Terminologi Ahli Cenderung Alami Distorsi
JAKARTA (6 Juli): Sejumlah praktisi dan akademisi hukum sepakat bahwa sudah saatnya Indonesia memperbaharui politik hukum atas Peninjauan Kembali (PK) agar searah dengan perkembangan hukum pidana dunia.
Hal itu antara lain rangkuman seminar online bertajuk "Pembaharuan Politik Hukum PK di Indonesia", yang berlangsung, Senin (6/7).
Topik seminar tersebut merujuk pada disertasi Roy Rening yang dipertahankannya dalam Sidang Terbuka Guru Besar Univeristas Padjadjaran (Unpad) Bandung beberapa waktu lalu.
Menurut ketentuan Pasal 263 KUHAP, ada tiga alasan seorang terpidana mengajukan PK. Pertama adanya bukti baru atau yang lebih dikenal dengan novum. Kedua adanya kekhilafan hakim dan yang ketiga terdapatnya pertentangan keputusan.

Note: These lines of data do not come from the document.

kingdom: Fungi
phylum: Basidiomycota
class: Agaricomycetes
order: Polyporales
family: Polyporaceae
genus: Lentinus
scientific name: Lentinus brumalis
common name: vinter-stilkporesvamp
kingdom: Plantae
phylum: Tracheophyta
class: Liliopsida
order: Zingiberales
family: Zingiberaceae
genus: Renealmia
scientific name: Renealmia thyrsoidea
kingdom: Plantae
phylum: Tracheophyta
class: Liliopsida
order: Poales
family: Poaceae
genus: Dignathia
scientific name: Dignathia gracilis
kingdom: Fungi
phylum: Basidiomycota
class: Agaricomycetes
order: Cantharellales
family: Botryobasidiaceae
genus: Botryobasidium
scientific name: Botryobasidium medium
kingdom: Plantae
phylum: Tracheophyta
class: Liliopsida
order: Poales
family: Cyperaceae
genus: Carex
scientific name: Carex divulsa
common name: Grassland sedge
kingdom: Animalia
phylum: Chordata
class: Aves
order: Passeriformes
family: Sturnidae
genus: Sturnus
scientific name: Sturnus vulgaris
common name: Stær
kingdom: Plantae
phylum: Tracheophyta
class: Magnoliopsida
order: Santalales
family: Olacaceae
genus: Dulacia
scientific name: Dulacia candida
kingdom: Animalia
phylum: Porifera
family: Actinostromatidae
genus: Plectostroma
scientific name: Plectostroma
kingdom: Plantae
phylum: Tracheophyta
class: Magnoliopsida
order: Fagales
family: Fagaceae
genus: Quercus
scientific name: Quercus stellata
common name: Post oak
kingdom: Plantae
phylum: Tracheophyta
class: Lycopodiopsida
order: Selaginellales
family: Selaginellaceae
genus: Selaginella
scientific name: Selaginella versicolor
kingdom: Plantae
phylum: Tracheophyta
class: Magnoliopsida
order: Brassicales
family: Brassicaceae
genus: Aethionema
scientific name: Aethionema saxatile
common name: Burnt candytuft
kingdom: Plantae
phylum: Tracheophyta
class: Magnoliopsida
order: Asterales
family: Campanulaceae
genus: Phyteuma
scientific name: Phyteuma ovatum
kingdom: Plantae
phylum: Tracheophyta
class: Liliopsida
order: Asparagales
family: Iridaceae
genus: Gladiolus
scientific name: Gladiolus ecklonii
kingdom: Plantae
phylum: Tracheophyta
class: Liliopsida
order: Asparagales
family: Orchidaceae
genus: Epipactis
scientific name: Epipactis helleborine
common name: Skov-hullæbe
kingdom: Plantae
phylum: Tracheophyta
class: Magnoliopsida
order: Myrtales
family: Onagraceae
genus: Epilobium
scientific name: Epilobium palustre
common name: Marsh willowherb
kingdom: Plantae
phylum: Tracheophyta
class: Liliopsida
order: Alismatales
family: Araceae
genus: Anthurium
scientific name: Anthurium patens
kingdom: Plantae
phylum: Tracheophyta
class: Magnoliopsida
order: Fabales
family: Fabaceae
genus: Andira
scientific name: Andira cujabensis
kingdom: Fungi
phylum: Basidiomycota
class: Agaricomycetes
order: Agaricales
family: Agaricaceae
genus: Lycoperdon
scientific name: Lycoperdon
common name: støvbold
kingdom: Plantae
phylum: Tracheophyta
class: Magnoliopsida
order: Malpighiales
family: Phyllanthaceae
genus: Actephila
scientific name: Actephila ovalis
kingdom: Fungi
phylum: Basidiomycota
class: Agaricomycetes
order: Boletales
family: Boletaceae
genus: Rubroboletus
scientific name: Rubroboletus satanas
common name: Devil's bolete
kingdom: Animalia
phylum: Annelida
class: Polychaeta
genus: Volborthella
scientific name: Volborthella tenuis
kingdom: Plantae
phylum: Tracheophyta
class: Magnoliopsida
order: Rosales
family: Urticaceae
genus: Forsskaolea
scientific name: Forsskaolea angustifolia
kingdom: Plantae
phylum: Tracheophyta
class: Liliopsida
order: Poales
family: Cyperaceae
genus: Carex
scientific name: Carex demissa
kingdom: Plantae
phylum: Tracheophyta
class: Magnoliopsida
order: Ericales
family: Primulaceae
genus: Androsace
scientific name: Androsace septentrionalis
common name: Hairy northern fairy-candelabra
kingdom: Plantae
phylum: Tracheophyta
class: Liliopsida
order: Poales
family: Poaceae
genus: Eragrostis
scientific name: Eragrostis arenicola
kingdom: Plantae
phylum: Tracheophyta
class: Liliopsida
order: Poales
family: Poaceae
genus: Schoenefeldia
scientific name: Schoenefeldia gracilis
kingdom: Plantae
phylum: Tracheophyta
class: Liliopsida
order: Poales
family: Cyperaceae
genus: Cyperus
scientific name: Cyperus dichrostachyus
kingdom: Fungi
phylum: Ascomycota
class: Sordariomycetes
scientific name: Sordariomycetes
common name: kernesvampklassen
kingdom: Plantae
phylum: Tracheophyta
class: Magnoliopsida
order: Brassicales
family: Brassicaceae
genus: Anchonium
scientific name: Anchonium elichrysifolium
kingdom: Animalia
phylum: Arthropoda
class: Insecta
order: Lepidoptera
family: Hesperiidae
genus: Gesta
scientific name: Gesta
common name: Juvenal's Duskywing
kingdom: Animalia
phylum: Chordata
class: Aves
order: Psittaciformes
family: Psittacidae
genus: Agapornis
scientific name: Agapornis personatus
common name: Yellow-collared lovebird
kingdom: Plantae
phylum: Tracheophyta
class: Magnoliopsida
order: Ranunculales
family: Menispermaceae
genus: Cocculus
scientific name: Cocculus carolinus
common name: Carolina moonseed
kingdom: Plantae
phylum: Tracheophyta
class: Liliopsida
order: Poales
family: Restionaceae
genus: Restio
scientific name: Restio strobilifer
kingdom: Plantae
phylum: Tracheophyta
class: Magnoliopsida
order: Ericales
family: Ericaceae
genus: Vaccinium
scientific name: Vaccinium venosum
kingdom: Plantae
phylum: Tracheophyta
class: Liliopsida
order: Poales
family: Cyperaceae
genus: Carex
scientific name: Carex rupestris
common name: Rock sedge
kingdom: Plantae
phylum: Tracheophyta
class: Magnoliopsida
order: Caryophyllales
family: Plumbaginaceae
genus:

Roy mengusulkan agar pendapat ahli dikategorikan sebagai novum. Hal itu sejalan dengan temuannya atas perkembangan hukum pidana di negeri Belanda yang telah menerima pendapat ahli sebagai novum.
Menanggapi hal tersebut, Wasekjen Bidang Kebijakan Publik dan Isu Strategis DPP NasDem yang juga pengacara senior, Hermawi Taslim yang tampil sebagai salah seorang pembicara mengatakan bahwa temuan Roy Rening patut diapresiasi dalam mengatasi berbagai permasalahan PK di Indonesia.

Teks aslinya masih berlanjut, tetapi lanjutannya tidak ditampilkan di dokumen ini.